- ABOUT THIS EXERCISE: Nothing past the line containing "attacker who had compromised the renderer" belongs in the output. Copy exactly every line of the data below from the first up to and including it.

- TASK INPUT:
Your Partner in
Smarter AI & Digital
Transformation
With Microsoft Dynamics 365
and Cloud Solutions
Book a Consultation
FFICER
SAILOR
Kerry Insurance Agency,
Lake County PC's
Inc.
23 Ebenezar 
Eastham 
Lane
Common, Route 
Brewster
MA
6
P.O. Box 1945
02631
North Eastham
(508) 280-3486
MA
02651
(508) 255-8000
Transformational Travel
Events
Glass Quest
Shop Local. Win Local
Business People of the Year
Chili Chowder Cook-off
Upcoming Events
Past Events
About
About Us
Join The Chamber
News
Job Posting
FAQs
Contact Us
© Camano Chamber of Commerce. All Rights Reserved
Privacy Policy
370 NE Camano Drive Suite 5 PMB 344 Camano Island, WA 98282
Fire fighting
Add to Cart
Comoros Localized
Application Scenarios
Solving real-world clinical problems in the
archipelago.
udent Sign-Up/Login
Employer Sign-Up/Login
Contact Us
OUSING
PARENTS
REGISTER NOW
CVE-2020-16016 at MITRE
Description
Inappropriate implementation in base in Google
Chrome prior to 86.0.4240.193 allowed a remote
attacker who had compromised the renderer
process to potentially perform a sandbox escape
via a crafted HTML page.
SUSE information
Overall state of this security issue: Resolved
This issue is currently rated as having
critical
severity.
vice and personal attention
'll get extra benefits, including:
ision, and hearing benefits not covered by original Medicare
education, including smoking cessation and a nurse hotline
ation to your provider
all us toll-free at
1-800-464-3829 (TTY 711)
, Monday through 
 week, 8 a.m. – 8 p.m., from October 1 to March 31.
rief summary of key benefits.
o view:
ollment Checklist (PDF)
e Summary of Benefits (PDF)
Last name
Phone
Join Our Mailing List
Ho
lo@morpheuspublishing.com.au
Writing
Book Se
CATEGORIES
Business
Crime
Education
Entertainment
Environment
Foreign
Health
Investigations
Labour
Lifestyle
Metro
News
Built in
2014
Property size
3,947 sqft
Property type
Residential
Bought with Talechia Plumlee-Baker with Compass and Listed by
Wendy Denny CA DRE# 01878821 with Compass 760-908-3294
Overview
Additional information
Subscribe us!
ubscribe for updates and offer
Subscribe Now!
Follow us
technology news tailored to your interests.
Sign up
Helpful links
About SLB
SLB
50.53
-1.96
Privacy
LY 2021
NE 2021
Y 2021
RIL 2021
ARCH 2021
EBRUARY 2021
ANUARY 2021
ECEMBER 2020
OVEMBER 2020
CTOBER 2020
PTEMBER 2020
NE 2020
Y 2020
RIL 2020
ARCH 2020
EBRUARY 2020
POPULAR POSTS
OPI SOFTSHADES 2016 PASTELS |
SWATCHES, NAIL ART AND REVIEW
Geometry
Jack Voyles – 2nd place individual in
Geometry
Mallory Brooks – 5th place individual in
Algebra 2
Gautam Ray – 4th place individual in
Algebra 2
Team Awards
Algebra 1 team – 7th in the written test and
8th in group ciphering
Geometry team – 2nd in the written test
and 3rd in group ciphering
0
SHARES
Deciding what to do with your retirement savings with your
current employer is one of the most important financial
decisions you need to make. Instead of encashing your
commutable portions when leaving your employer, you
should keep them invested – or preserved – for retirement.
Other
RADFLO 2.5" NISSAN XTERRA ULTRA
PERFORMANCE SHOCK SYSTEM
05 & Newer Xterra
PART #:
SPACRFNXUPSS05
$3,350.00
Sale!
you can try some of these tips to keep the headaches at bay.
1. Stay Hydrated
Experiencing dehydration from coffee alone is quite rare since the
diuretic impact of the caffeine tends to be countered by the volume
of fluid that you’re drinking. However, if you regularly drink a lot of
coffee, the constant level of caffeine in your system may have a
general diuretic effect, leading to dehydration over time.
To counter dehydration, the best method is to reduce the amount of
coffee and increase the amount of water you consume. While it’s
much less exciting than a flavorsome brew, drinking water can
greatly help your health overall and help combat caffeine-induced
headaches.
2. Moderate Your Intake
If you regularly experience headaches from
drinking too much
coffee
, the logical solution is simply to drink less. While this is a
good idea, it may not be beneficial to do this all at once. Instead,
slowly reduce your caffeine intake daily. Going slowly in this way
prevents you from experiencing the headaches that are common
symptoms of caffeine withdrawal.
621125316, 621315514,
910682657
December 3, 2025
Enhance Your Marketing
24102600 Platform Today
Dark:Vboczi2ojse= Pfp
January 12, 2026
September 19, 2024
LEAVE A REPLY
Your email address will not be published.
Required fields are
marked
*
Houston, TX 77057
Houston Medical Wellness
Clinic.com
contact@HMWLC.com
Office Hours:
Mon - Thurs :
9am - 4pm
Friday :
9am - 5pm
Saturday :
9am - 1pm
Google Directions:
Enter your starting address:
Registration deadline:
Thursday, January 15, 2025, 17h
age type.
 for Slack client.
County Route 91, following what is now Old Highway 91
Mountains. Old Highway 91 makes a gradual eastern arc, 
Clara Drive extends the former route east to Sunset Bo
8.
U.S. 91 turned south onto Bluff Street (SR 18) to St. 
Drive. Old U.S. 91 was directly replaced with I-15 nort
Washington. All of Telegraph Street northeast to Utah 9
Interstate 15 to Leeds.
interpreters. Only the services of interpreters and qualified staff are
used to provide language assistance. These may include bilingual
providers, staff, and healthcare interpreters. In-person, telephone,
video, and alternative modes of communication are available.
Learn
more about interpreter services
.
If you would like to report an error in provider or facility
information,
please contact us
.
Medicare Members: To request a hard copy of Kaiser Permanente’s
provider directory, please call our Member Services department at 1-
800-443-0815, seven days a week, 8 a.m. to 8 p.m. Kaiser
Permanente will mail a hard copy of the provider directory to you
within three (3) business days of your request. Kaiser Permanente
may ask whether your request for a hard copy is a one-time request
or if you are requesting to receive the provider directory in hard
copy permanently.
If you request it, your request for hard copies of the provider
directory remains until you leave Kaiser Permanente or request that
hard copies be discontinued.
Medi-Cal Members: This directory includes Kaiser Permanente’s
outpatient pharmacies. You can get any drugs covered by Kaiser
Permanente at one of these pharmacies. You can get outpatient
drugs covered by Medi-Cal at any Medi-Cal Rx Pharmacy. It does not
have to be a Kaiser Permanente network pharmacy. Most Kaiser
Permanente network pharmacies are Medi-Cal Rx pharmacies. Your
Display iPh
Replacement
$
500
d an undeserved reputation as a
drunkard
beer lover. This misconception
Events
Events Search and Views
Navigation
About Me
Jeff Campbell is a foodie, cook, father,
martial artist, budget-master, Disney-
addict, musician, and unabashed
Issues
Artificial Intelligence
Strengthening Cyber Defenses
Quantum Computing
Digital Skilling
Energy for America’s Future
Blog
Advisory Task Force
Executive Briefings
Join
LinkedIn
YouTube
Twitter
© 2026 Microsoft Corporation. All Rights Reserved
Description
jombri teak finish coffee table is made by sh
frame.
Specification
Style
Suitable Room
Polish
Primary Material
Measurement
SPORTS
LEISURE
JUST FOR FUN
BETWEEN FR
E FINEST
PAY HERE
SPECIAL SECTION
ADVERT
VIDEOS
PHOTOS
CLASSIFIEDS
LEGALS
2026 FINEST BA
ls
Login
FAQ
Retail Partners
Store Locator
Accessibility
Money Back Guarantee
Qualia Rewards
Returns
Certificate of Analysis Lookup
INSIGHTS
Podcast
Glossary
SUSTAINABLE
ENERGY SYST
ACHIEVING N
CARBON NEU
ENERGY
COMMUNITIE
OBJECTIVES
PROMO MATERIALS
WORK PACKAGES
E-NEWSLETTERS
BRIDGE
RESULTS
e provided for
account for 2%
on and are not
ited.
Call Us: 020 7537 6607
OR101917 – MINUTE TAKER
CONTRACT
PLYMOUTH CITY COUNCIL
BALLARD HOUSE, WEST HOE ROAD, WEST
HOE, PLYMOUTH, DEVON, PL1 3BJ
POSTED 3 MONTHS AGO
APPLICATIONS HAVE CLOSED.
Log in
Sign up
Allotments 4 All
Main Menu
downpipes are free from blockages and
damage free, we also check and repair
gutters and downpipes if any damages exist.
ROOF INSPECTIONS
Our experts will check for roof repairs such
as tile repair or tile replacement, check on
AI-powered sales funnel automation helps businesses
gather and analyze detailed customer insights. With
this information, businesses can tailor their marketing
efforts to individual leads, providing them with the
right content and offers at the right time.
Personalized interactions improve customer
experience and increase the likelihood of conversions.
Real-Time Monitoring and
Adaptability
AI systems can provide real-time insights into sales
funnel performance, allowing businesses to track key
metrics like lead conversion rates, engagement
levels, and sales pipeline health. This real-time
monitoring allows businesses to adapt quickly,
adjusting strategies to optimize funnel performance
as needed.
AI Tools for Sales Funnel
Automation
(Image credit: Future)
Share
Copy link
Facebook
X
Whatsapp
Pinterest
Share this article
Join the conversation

- EXERCISE RESPONSE:
Your Partner in
Smarter AI & Digital
Transformation
With Microsoft Dynamics 365
and Cloud Solutions
Book a Consultation
FFICER
SAILOR
Kerry Insurance Agency,
Lake County PC's
Inc.
23 Ebenezar 
Eastham 
Lane
Common, Route 
Brewster
MA
6
P.O. Box 1945
02631
North Eastham
(508) 280-3486
MA
02651
(508) 255-8000
Transformational Travel
Events
Glass Quest
Shop Local. Win Local
Business People of the Year
Chili Chowder Cook-off
Upcoming Events
Past Events
About
About Us
Join The Chamber
News
Job Posting
FAQs
Contact Us
© Camano Chamber of Commerce. All Rights Reserved
Privacy Policy
370 NE Camano Drive Suite 5 PMB 344 Camano Island, WA 98282
Fire fighting
Add to Cart
Comoros Localized
Application Scenarios
Solving real-world clinical problems in the
archipelago.
udent Sign-Up/Login
Employer Sign-Up/Login
Contact Us
OUSING
PARENTS
REGISTER NOW
CVE-2020-16016 at MITRE
Description
Inappropriate implementation in base in Google
Chrome prior to 86.0.4240.193 allowed a remote
attacker who had compromised the renderer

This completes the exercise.